The aim is to allow me to easily start the application either with the vanilla libs, or with my patched libs to see the differences.
Edit: it's a KDE .so file
The library I am testing is a KDE4 library. The official lib is in /usr/lib/kde4/ . In that directory, none of the library start with the lib prefix.
Whether I do:
/lib/ld-linux-x86-64.so.2 --list --library-path PATH EXEC
or
ldd EXEC
The library is not listed at all.
On the other hand, if if move the original library away from /usr/lib/kde4/, the application starts but the corresponding functionality is missing.

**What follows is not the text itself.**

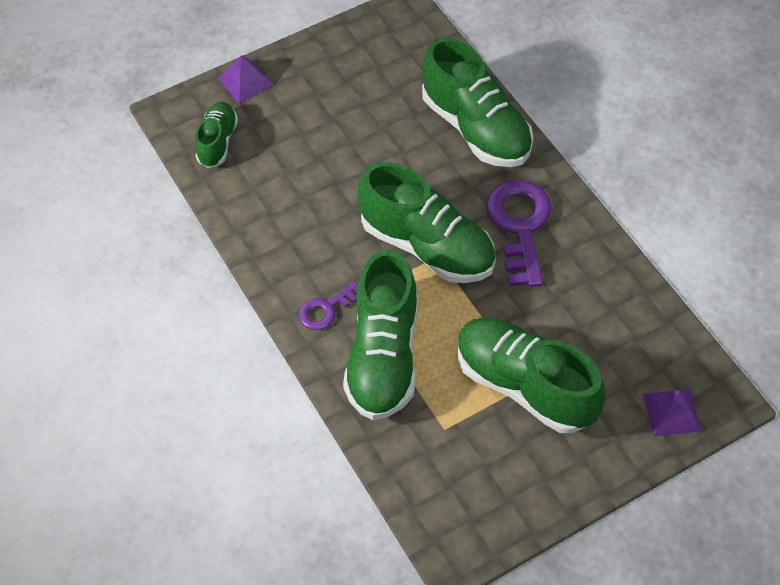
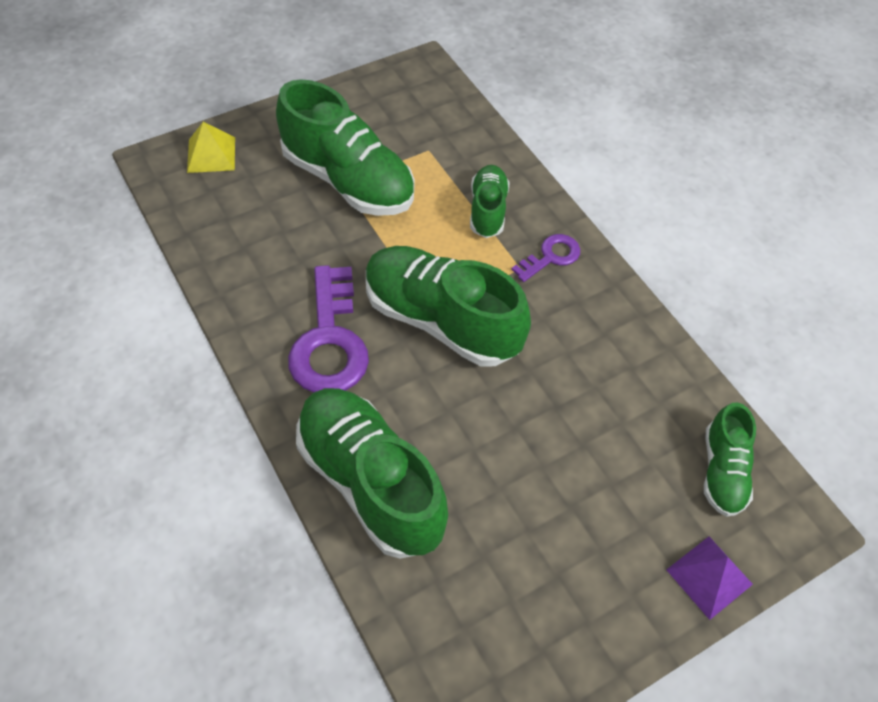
camera: 175 degrees right, 0 degrees up
green shoe [343,249,418,420] -> green shoe [470,165,510,238], size x0.54
purple pyramid [643,389,701,437] -> yellow pyramid [187,122,235,173]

Are KDE4 libraries loaded in a specific way? Maybe the variable to set is different...
Edit 2
All the answers are good and useful... unfortunately, it turned out that the problem does not appear to be related to the lib path setting. I'm dealing with a plugin architecture and the .so loading path appears to be hard-coded somewhere in the application. I need to spend more time within the source code to understand what's happening... Thanks and +1 to all.
From 'man bash':
When a simple command other than a builtin or shell function is to
be executed, it is invoked in a
separate execution environment that
consists of the following. Unless
otherwise noted, the values are
inherited from the shell.
[....]
ยท shell variables and functions marked for export, along
with variables exported for the
command, passed in the environment
You need to 'export' a variable if it is to be seen by programs you execute.
However, you can also try the following:
/lib/ld-linux.so.2 --library-path PATH EXECUTABLE
See http://tldp.org/HOWTO/Program-Library-HOWTO/shared-libraries.html
Try export LD_LIBRARY_PATH=... instead of set.
I already put this in a comment but after thinking about it I think the best way to do this (using a different library just for testing/debugging) is using LD_PRELOAD, see What is the LD_PRELOAD trick?
From the man page:
LD_PRELOAD
A whitespace-separated list of additional, user-specified, ELF shared libraries to be loaded before all others. This can be used to selectively override functions in other shared libraries. For set-user-ID/set-group-ID ELF binaries, only libraries in the standard search directories that are also set-user-ID will be loaded.
Update:
After the updated question it seems the application is using dlopen to open the library using a absolute path. I don't think you can do anything about it. See man dlopen
Update2:
Maybe there is something you can do: you might be able to LD_PRELOAD your own dlopen function which modifies the path to your own library...
Isn't you app setuid or setgid by chance? In this case LD_LIBRARY_PATH will be ignored.